=== Exercise inputs ===
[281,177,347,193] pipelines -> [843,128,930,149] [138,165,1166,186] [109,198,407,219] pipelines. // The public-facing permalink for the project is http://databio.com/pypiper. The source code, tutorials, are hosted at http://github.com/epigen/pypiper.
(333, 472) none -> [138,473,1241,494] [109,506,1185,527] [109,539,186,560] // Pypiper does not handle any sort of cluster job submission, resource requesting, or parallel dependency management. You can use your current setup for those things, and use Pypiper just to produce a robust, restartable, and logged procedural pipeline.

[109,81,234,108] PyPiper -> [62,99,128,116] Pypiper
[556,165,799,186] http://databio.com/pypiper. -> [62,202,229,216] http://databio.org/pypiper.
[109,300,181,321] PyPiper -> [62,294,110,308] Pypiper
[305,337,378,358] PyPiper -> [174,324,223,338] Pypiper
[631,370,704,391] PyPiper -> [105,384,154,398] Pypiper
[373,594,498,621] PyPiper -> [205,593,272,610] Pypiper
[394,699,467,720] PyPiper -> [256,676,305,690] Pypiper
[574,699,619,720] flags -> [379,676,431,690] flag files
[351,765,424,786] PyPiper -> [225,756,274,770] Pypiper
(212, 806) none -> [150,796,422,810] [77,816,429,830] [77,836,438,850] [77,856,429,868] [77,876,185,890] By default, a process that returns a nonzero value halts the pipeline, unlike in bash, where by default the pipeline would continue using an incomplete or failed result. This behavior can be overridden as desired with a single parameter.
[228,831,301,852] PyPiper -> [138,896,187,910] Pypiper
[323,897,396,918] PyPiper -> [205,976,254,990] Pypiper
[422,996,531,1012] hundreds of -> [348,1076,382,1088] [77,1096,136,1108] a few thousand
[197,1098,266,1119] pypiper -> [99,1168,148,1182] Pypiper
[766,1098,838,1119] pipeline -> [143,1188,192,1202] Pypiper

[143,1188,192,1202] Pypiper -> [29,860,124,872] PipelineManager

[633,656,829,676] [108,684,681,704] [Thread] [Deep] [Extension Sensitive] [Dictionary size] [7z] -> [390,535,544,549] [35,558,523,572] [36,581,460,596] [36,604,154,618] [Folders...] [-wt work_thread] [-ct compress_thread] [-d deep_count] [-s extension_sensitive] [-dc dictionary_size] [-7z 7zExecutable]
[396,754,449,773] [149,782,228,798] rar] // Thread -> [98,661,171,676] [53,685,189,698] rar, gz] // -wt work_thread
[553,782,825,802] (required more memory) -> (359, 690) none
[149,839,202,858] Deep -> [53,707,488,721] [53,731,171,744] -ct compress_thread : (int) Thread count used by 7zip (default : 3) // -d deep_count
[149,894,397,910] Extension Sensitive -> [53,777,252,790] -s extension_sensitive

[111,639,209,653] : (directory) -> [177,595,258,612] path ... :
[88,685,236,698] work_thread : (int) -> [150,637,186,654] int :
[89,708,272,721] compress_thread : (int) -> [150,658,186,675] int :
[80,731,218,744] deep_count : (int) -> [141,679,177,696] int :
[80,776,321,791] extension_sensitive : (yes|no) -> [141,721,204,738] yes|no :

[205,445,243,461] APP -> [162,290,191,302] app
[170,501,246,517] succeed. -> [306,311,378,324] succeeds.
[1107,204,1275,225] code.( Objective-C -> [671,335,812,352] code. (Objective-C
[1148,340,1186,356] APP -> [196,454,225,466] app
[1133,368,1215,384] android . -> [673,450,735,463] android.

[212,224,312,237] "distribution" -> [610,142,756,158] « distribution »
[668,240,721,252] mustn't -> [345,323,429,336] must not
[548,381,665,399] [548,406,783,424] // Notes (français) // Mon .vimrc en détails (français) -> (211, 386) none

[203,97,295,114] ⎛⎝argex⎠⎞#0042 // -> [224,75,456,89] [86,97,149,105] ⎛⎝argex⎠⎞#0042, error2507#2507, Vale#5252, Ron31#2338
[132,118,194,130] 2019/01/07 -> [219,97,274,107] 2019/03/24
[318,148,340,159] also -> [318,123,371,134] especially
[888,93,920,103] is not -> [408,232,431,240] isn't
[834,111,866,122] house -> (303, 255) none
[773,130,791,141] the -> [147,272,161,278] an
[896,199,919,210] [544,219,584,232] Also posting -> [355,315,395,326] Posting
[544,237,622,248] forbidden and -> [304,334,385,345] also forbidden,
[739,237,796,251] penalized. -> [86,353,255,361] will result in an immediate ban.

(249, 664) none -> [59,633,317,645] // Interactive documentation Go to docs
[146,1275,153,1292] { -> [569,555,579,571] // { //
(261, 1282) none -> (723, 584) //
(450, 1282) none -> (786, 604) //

=== Your goal ===
Please give the number of lines in the listing above where "none" appears, and nothing else.

=== Written response ===
8